Burundi: 4 morts dans une nouvelle série d'attaques à la grenade

© 2015 AFP

— 

Un soldat sort d'une maison incendiée par des opposants le 5 juin 2015 à Mugongomanga, près de Bujumbura
Un soldat sort d'une maison incendiée par des opposants le 5 juin 2015 à Mugongomanga, près de Bujumbura — CARL DE SOUZA AFP

Quatre personnes ont été tuées et une trentaine blessées dans la nuit de dimanche à lundi dans une nouvelle série d'attaques à la grenade dans le nord du Burundi et à Bujumbura, à une semaine des législatives, selon des sources policières et administratives.

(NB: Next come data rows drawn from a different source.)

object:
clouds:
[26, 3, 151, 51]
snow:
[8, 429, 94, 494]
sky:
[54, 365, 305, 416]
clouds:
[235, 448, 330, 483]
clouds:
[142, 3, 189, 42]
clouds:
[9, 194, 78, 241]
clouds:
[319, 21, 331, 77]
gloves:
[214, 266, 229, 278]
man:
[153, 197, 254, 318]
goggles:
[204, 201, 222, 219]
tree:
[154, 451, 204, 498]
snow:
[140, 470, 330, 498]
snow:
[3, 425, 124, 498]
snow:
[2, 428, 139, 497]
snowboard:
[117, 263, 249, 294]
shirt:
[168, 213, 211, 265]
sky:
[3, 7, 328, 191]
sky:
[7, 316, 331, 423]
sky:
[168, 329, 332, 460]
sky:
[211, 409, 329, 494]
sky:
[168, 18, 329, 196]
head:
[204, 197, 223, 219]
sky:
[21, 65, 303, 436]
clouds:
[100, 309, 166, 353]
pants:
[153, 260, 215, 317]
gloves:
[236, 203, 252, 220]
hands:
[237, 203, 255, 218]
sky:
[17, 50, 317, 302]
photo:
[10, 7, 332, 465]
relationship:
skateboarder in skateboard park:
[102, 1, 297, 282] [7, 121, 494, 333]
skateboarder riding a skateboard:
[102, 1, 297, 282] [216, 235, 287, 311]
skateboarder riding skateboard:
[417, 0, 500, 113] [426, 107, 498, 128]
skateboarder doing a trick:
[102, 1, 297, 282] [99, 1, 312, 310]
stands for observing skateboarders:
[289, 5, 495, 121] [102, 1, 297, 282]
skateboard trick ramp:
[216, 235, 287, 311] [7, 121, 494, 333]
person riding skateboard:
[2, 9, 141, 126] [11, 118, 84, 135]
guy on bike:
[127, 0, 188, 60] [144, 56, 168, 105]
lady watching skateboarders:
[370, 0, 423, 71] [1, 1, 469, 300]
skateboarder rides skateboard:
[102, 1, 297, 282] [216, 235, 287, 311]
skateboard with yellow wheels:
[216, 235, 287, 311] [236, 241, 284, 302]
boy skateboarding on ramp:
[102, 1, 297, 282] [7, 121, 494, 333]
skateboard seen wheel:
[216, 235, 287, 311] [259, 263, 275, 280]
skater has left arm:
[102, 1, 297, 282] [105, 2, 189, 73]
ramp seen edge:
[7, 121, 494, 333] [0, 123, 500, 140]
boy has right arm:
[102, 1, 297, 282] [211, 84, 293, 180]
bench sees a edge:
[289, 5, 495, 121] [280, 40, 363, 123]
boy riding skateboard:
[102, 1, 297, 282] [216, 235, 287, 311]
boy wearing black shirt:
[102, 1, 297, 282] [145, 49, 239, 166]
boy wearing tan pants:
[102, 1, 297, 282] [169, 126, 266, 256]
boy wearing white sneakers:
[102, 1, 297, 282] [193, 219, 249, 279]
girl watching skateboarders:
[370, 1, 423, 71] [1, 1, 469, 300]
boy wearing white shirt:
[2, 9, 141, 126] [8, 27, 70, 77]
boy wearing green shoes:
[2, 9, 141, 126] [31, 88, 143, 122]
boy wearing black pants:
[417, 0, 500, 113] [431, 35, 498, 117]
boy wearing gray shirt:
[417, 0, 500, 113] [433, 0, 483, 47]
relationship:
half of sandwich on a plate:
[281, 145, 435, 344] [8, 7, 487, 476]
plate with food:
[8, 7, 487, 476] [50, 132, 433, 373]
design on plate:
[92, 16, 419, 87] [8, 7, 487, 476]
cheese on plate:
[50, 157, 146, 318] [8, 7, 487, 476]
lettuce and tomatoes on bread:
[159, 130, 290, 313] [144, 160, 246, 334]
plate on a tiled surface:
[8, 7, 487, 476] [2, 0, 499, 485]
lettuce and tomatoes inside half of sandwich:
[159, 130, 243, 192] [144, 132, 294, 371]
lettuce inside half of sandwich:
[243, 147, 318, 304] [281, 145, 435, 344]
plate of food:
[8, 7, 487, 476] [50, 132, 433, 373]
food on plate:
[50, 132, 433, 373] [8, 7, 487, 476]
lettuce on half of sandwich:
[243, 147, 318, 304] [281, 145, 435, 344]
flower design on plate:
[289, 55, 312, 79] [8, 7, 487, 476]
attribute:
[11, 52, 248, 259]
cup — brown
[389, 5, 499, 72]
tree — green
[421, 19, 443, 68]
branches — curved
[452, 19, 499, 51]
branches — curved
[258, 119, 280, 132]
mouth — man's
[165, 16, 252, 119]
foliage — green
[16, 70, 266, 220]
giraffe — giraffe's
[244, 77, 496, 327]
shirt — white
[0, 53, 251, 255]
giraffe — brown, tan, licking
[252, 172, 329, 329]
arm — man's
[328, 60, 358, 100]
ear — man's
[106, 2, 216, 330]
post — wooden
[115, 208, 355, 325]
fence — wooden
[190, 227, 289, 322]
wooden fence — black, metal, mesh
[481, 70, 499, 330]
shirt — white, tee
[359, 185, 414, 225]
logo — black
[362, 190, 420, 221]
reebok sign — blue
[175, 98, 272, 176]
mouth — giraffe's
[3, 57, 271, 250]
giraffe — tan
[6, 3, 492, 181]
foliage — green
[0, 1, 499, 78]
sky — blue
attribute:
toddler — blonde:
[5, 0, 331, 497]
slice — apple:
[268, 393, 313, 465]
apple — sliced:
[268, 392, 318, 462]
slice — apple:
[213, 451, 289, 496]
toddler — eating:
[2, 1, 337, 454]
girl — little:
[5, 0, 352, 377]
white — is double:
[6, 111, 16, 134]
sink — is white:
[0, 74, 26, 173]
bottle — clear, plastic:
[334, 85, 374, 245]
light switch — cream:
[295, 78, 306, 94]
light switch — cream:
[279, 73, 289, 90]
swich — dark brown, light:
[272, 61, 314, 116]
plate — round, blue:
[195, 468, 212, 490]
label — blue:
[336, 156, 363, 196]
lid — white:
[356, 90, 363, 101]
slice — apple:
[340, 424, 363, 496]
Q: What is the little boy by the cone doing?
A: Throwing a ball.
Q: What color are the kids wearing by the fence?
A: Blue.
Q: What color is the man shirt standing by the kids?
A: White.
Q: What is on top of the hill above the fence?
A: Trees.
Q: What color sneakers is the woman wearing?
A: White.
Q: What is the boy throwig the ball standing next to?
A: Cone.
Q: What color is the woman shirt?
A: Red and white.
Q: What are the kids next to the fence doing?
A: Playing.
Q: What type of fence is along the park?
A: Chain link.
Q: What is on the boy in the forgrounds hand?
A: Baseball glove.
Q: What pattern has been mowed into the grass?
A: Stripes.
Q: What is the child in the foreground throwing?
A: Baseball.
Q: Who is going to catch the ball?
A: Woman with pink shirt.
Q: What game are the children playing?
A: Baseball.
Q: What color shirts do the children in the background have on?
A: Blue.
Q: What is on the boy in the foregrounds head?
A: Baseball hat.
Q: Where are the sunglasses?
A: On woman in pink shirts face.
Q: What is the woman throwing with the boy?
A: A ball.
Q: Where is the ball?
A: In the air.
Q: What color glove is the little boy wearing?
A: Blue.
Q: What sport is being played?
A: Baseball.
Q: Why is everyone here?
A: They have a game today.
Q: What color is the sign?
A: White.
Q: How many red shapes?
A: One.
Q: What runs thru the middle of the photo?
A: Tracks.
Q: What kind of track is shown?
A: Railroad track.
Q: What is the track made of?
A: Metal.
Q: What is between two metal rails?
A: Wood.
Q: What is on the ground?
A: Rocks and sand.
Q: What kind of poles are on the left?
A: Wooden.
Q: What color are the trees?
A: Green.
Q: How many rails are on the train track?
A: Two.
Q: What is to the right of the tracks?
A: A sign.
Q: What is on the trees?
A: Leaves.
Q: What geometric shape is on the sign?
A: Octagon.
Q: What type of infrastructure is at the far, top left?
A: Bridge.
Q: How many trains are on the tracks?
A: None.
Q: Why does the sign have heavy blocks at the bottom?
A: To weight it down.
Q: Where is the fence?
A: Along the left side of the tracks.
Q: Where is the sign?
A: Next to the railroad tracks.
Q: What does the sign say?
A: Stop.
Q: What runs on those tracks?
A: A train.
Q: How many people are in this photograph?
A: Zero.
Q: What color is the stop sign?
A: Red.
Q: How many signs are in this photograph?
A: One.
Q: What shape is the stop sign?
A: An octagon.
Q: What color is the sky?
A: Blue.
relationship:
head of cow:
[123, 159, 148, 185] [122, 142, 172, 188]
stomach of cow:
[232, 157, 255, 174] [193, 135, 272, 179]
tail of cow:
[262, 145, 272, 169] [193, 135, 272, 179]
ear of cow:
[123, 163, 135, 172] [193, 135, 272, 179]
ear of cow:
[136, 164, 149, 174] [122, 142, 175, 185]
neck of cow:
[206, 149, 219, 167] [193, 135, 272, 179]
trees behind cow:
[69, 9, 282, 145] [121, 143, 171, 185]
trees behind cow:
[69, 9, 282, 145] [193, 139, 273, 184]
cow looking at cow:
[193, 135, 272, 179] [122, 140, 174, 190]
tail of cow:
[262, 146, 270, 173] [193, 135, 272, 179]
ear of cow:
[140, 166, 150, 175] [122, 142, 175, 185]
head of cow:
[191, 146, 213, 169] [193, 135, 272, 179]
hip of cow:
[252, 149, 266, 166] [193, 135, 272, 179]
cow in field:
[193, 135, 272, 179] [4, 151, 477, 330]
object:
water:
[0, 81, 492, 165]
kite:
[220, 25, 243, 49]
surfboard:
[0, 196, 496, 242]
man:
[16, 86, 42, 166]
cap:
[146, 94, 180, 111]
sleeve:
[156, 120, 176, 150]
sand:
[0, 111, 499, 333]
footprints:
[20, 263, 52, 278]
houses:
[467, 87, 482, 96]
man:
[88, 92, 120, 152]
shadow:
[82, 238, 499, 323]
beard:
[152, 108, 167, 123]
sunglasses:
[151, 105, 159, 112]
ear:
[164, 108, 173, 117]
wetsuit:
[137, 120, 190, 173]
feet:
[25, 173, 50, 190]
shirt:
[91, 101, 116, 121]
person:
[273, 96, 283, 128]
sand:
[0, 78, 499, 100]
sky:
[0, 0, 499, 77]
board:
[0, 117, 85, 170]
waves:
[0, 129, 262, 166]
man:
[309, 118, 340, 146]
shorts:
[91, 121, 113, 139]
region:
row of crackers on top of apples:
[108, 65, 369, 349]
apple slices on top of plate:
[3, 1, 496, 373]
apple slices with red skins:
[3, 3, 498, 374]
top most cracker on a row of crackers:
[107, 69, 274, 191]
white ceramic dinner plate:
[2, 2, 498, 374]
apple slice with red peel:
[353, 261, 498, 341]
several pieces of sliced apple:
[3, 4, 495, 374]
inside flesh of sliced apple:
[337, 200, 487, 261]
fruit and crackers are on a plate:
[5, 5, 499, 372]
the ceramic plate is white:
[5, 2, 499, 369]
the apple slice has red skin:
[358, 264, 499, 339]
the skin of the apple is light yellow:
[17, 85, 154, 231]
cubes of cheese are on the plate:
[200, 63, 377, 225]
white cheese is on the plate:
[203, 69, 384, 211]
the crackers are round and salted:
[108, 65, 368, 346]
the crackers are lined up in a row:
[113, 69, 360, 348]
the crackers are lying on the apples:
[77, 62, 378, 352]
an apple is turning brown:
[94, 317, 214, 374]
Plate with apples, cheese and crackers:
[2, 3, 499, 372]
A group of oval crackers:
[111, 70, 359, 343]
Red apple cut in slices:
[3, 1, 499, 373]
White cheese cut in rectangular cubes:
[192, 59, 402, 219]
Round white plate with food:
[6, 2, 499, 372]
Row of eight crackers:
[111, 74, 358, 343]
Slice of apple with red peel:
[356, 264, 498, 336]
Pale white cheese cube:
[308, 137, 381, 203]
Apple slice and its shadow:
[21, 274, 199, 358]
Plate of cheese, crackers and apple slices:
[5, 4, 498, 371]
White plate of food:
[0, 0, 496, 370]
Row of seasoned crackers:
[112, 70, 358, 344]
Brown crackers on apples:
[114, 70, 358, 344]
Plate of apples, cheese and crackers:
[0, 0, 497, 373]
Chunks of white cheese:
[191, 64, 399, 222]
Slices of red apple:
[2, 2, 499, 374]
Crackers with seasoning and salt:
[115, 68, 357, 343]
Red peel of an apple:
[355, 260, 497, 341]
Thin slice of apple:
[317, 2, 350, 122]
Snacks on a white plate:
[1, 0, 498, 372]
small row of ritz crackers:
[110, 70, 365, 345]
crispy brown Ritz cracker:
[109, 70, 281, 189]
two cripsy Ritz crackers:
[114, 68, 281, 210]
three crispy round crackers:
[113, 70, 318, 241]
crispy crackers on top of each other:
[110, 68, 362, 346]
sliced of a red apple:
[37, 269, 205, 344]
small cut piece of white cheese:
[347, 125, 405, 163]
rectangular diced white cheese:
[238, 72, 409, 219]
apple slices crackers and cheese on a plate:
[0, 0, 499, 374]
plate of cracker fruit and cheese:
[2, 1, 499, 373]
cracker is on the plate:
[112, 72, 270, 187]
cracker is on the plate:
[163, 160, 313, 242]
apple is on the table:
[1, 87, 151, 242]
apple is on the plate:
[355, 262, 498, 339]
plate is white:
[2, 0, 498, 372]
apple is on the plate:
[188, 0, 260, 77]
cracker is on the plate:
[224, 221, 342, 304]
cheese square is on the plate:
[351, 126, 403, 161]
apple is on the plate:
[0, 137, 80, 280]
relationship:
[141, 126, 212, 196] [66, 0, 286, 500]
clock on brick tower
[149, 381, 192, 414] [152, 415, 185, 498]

La plupart de ces attaques ont visé des bars. La plus sanglante - quatre morts, 25 blessés - est survenue à Ngozi (nord), province natale et fief du chef de l'Etat Pierre Nkurunziza.

Onze policiers avaient déjà été blessés dans la nuit de vendredi à samedi dans plusieurs attaques à la grenade dans la capitale. Bujumbura est depuis fin avril l'épicentre d'un mouvement populaire d'opposition à la candidature à un troisième mandat du président Nkurunziza lors de la présidentielle prévue le 15 juillet, après les législatives et communales du 29 juin.

«Hier vers 19H30, une grenade a été lancée dans un débit de boisson local de Burengo, à l'entrée de la ville de Ngozi (nord), elle a fait 4 morts et 25 blessés dont 10 sont dans un état grave», a annoncé à l'AFP une source policière sur place.

Deux autres attaques ont visé des bars dans les provinces voisines de Kirundo et Muyinga, selon les gouverneurs de ces provinces. La première a fait un blessé, la seconde n'a pas fait de victime, selon ces mêmes sources.

«On n'a pas pu identifier les responsables de cette attaque», a déclaré la gouverneure de Muyinga, Aline Manirabarusha. Mais ses auteurs «veulent faire peur à la population pour empêcher les gens d'aller voter».

A Bujumbura, deux policiers ont également été blessés par une grenade lundi matin lors d'une patrouille dans le quartier contestataire de Musaga, selon un haut gradé de la police.

«Toutes ces attaques à la grenade sont liées les unes aux autres. Il s'agit d'une campagne de terreur organisée par des opposants au 3e mandat du président Pierre Nkurunziza pour tenter de destabiliser et d'empêcher les élections», a-t-il estimé.

Le Burundi est plongé dans une grave crise politique depuis l'annonce, le 26 avril, de la candidature du président Nkurunziza à un troisième mandat.

Essentiellement concentrées à Bujumbura, mais aussi dans quelques foyers en province, les manifestations ont été émaillées de heurts entre les contestataires et la police, qui a souvent ouvert le feu à balles réelles.

Les diverses violences liées à la contestation - affrontements, grenades, meurtres - ont fait au moins 70 morts, selon une organisation burundaise de défense des droits de l'homme.

Les législatives ont déjà été reportées à deux reprises et la présidentielle une fois. Malgré la pression de la communauté internationale qui dénonce un climat peu propice, le gouvernement a exclu de reporter une nouvelle fois les scrutins.